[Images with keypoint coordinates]
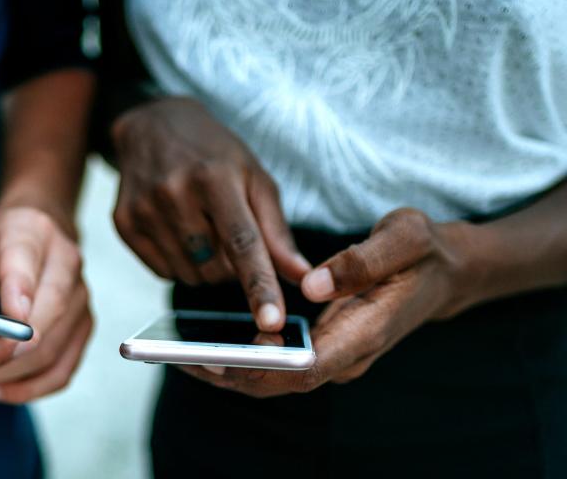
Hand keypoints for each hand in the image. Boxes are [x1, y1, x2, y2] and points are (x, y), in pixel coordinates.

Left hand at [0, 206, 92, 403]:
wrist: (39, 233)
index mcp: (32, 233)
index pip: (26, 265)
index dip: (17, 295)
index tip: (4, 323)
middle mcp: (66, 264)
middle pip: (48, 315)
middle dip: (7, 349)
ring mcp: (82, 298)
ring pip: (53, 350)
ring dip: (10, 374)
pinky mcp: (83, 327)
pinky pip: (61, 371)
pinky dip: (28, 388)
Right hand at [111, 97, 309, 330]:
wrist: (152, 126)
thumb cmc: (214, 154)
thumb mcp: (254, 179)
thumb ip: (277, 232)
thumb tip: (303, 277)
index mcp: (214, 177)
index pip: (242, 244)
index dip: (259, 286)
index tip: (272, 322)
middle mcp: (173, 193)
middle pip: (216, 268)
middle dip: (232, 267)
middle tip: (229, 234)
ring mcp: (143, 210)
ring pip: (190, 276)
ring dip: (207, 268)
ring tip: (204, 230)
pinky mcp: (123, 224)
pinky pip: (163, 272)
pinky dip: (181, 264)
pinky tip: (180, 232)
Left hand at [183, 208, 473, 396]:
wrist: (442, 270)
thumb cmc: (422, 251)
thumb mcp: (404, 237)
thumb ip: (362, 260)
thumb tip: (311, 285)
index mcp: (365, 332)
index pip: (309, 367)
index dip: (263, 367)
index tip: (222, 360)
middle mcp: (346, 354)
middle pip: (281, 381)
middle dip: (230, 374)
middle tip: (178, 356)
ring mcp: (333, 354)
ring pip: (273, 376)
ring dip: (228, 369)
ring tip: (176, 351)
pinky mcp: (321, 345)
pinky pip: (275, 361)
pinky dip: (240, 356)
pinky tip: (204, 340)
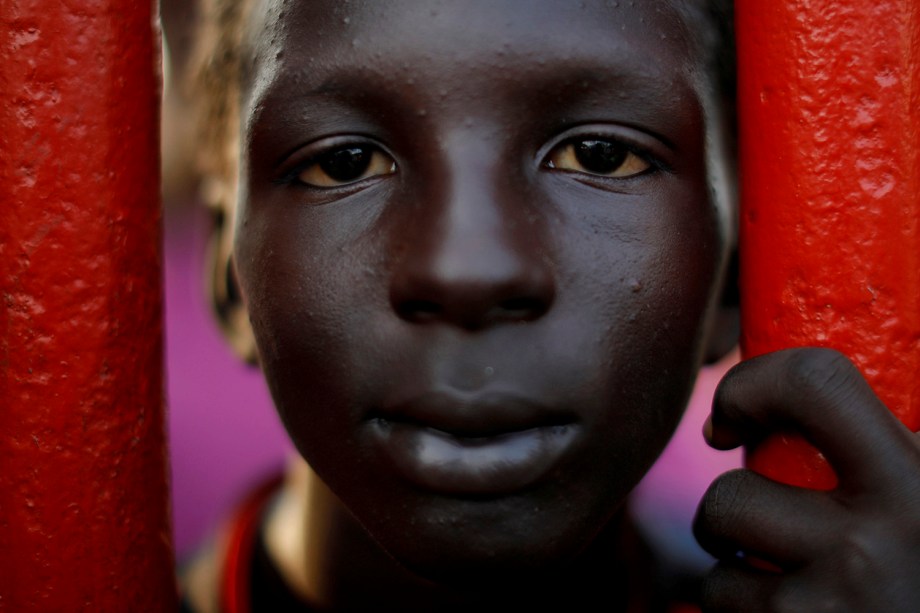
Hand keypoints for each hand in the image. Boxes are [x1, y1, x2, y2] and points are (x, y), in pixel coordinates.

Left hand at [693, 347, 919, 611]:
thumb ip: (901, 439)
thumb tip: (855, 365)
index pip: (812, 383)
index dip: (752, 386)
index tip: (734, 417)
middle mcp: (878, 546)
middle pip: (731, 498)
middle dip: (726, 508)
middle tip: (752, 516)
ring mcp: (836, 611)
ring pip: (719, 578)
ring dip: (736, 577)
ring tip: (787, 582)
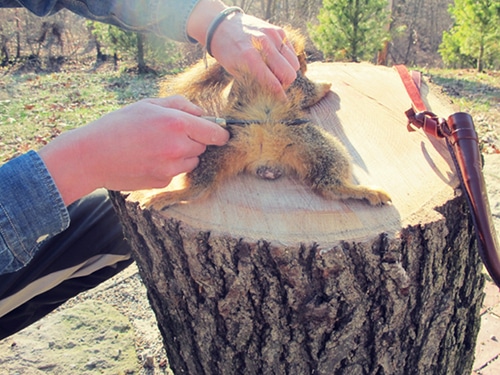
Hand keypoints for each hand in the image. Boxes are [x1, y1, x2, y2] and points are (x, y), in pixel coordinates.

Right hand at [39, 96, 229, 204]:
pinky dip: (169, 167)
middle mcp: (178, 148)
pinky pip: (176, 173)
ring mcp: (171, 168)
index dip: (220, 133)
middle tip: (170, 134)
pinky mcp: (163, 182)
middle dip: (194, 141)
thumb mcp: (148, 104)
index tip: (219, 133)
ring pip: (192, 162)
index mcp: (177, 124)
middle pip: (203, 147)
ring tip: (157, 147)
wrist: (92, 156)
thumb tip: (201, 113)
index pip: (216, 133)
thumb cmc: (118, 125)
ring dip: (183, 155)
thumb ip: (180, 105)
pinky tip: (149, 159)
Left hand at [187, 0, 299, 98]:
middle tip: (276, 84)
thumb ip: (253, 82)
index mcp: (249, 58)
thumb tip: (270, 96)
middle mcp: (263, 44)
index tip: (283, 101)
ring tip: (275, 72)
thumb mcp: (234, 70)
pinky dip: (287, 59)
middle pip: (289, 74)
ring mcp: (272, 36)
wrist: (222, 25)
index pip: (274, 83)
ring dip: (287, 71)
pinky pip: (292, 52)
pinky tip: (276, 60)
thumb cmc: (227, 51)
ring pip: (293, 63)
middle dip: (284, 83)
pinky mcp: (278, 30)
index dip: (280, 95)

■ What you need to do: Where a line in the records above contains the word "Left", copy that line.

■ Written response:
Left hand at [0, 206, 92, 403]:
Left hand at [183, 208, 473, 396]:
Left hand at [693, 347, 919, 611]:
Left hand at [187, 0, 299, 98]:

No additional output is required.